** Problem **
Search the entries for the word "mang". Copy each line in which it is found.

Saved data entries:

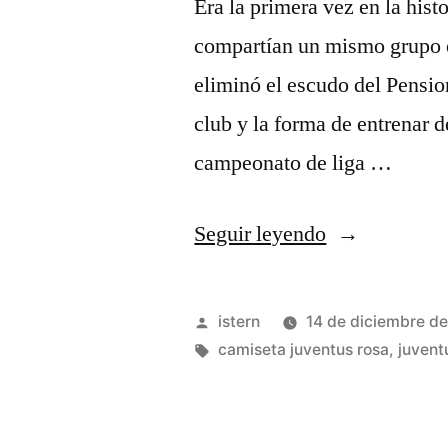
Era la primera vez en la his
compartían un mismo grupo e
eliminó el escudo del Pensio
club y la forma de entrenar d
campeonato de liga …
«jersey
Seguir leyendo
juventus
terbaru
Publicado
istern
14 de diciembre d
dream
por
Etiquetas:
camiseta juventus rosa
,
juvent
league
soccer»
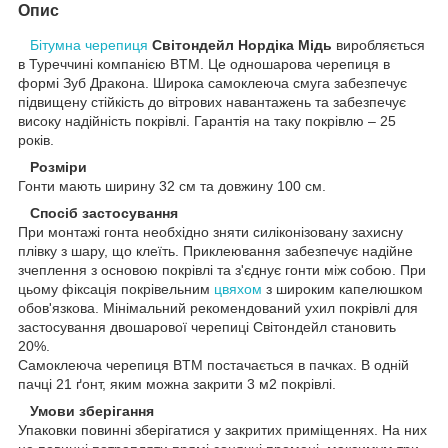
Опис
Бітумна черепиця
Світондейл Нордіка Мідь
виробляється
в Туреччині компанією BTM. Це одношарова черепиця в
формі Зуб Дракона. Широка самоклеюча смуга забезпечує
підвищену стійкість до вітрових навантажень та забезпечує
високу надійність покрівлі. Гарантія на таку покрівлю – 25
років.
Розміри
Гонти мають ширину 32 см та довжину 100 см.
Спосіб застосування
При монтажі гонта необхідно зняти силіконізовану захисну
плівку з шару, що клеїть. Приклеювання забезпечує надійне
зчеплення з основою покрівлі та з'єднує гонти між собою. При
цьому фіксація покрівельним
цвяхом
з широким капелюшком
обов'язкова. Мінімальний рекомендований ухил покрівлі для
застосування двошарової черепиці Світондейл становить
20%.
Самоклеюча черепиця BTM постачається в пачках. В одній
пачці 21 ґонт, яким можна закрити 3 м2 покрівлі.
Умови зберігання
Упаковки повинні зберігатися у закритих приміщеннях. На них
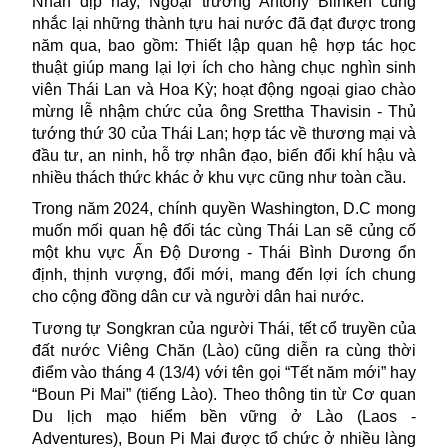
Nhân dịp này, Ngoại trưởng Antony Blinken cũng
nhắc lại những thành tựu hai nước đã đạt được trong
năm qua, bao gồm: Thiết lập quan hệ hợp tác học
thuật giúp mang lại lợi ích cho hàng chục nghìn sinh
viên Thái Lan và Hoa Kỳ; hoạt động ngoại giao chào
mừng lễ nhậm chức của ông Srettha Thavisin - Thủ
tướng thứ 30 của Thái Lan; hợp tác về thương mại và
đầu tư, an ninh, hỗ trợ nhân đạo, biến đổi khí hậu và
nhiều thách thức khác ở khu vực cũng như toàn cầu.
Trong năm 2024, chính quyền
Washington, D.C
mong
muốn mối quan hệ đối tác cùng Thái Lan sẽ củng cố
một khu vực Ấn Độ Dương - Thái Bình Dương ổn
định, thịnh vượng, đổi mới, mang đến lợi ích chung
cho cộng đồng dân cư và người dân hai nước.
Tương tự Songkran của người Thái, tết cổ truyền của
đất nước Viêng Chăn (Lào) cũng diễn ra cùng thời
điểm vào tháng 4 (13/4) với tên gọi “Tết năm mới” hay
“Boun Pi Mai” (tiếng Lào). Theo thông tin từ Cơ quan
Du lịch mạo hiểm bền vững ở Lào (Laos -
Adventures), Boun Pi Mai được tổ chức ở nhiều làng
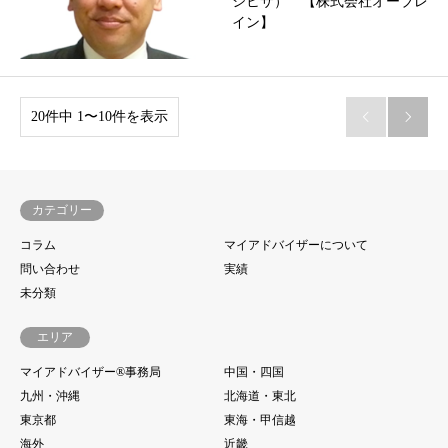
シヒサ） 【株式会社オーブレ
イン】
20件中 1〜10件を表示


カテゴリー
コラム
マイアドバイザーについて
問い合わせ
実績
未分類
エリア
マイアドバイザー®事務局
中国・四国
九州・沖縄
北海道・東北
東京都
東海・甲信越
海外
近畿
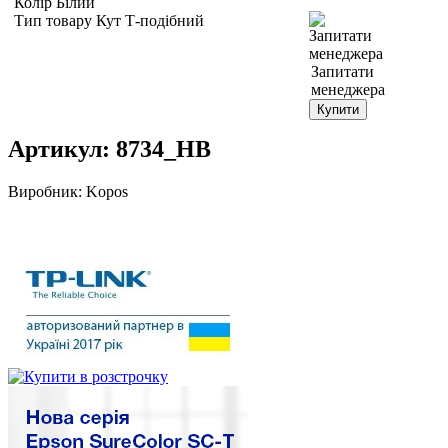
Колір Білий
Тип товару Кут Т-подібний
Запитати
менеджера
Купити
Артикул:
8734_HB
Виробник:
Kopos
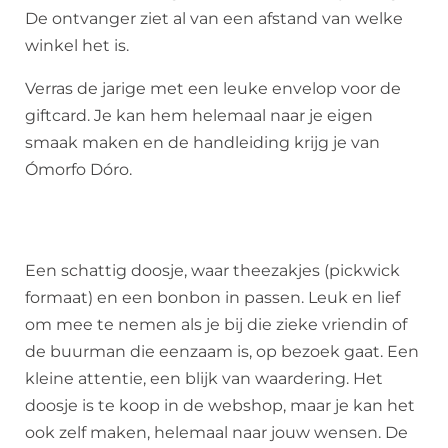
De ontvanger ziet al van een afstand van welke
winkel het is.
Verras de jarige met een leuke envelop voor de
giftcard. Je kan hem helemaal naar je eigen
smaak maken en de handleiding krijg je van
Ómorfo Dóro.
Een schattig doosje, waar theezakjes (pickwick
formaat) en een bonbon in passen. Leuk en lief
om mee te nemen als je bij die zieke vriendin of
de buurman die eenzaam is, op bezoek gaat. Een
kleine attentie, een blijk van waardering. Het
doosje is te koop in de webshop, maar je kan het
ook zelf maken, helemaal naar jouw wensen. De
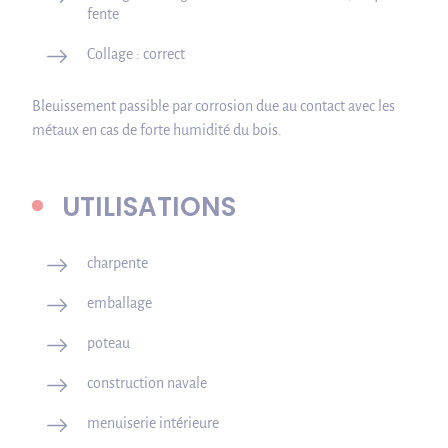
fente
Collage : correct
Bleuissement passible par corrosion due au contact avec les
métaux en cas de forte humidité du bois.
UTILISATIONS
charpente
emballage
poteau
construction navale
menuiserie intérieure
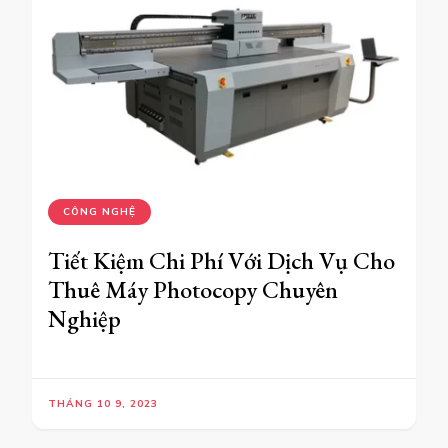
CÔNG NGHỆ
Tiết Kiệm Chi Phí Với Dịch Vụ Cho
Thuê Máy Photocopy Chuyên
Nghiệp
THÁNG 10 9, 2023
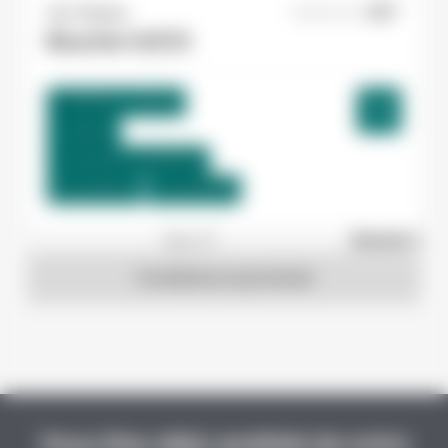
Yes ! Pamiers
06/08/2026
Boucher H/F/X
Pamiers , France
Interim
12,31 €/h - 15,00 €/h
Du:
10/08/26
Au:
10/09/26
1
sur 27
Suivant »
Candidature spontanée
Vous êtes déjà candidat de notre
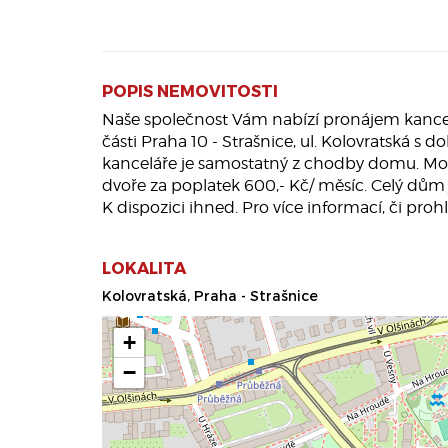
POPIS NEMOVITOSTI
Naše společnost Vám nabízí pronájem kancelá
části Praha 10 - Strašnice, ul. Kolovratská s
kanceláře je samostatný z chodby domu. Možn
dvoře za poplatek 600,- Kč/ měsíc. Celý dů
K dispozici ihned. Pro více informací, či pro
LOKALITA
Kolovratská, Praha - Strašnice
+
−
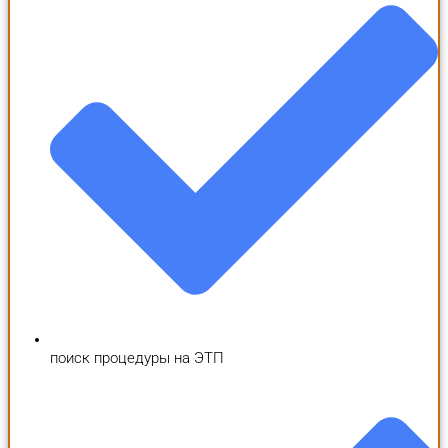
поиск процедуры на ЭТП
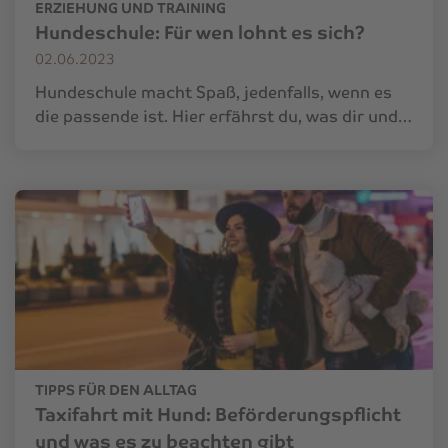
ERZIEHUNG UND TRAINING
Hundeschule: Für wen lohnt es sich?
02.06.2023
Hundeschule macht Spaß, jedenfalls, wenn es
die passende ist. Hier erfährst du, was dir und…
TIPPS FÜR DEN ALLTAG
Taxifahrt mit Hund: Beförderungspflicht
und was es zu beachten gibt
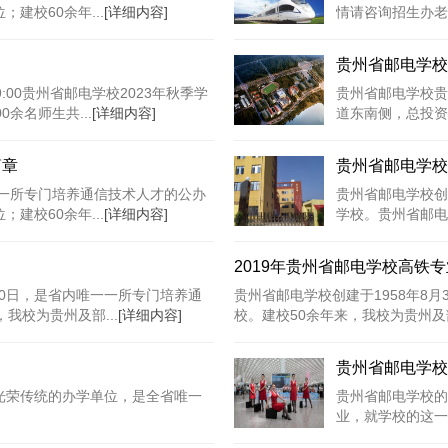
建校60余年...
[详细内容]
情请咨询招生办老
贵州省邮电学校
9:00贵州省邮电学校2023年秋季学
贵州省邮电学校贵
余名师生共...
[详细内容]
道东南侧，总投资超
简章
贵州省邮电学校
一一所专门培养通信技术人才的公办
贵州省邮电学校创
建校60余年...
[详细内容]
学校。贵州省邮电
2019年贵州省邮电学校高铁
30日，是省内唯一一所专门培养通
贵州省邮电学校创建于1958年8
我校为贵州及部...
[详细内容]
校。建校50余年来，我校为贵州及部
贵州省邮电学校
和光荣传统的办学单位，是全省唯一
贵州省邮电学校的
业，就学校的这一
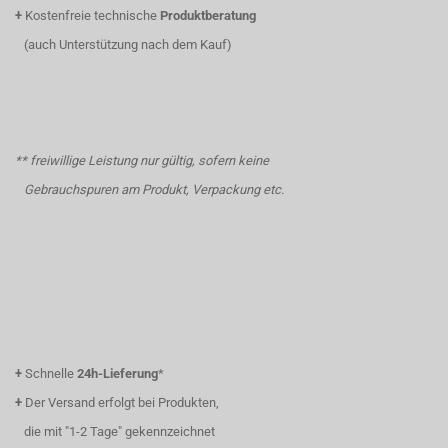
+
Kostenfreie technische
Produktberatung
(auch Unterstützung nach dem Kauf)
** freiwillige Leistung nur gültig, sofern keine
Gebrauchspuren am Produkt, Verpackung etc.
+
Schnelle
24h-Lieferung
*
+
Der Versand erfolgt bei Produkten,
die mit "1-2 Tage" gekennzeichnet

** Exercise response **
thuật giúp mang lại lợi ích cho hàng chục nghìn sinh
định, thịnh vượng, đổi mới, mang đến lợi ích chung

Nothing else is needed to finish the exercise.